All maples will grow in acid soil but not all will grow in chalky or alkaline soils. The list is too complex to go into here but despite popular thoughts- Acer palmatum varieties seem to do as well in the acid soil as alkaline or broadly neutral soils. Many Acers we have planted have thrived in clay soil... water and sunshine (like us!) are their only true requirements.
Most maples are perfectly hardy even if the new growth on Acer palmatum varieties is not. The Acer is known for its strength and rigour. Please see hardiness on individual descriptors for specific species.
Cool dappled shade with shelter from cold north and east winds or westerly gales is what most acers prefer. The new growth is especially tender on Acer palmatum varieties (and emerges very early in the year) It is best to avoid frost pockets and try to also avoid full sun all day, at least as far as Acer palmatum varieties are concerned. Variegated foliaged acers need the most care. Afternoon sun will simply scorch the leaves. If this happens to a young plant it is best to dig the plant up and take it into the greenhouse to let it recover under the bench in the partial shade. Acer palmatum ‘Ukigumo’ and the other variegated Acer palmatum varieties such as ‘Butterflies’ are particularly prone to scorching and should always be grown in shade.
In an ideal situation, Acer palmatum should have a slightly acidic, sandy, well-drained soil that does not dry out in summer or become waterlogged in winter. Acers have shallow fibrous root systems which benefit from an annual mulch of organic matter. This also helps avoid wilt.
Acer palmatum varieties adapt well to life in a pot providing the roots are kept moist and have a good drainage and aeration. Crocks in the bottom of the pots are a good idea. Loam based compost such as John Innes No 2 is best together with a bark mulch to help avoid water loss. Watering twice a day in hot periods is essential. Feed with a balanced proprietary fertilizer in spring just as the leaves emerge.
Repot every 3 – 4 years in spring well before the first new growth emerges, - this means effectively in February or early March.

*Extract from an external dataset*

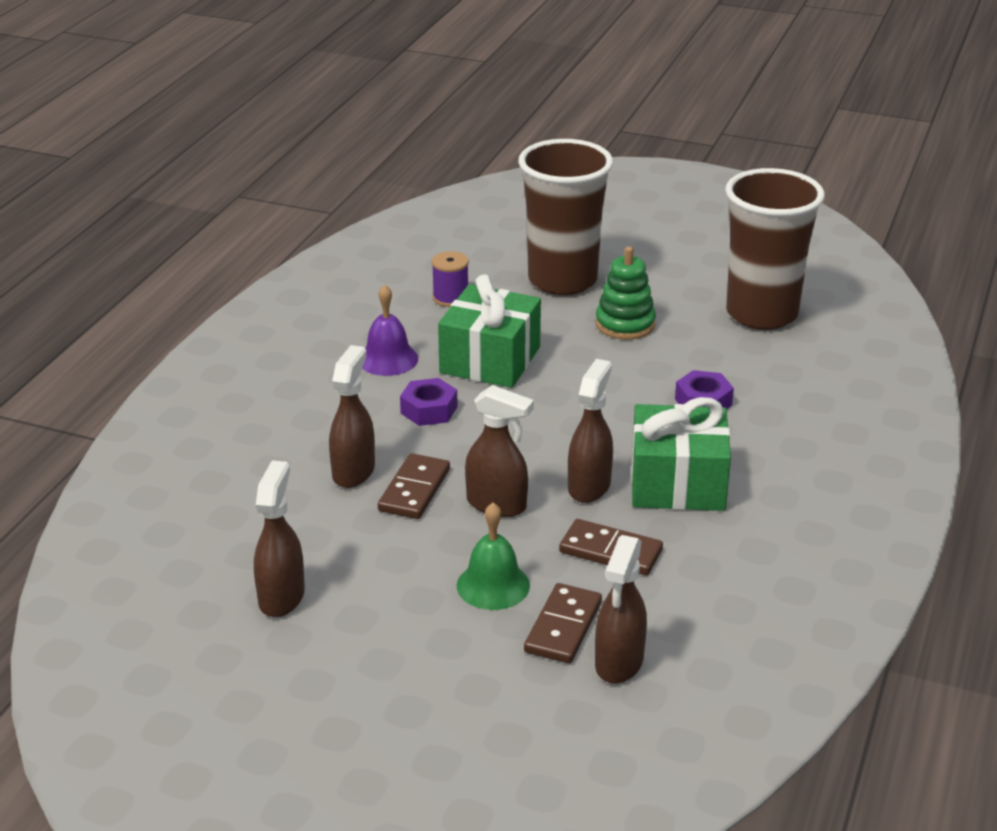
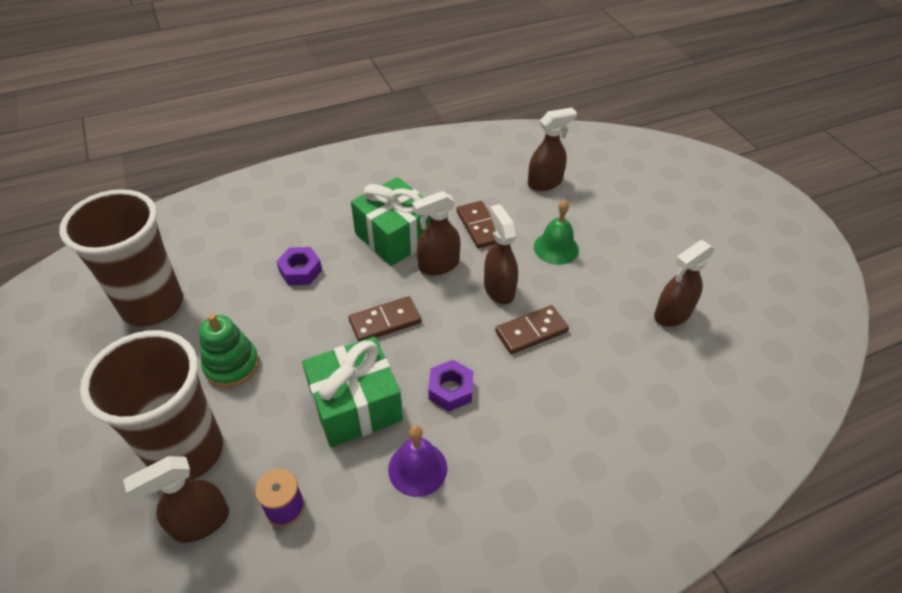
camera: 135 degrees left, 15 degrees up
(353, 471) = (552, 373): brown spray bottle -> brown spray bottle (200, 522)
(563, 627) = (548, 209): brown domino -> brown domino (385, 321)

If pruning is undertaken it should only be done to improve their overall shape and to encourage healthy growth. Young Japanese maples, for instance, often produce single new shoots in one direction which, if not cut back, will grow on to create an unbalanced plant. Tree acers require a good leading shoot. Species such as Acer davidii often lose their leader and produce two side shoots instead. It is best to cut out one of these side shoots so that the other will become the new leader. Pruning is best carried out when the sap is falling in late summer or autumn, but generally in the nursery, if an acer needs a gentle prune, this can be done in any month to no harmful effect.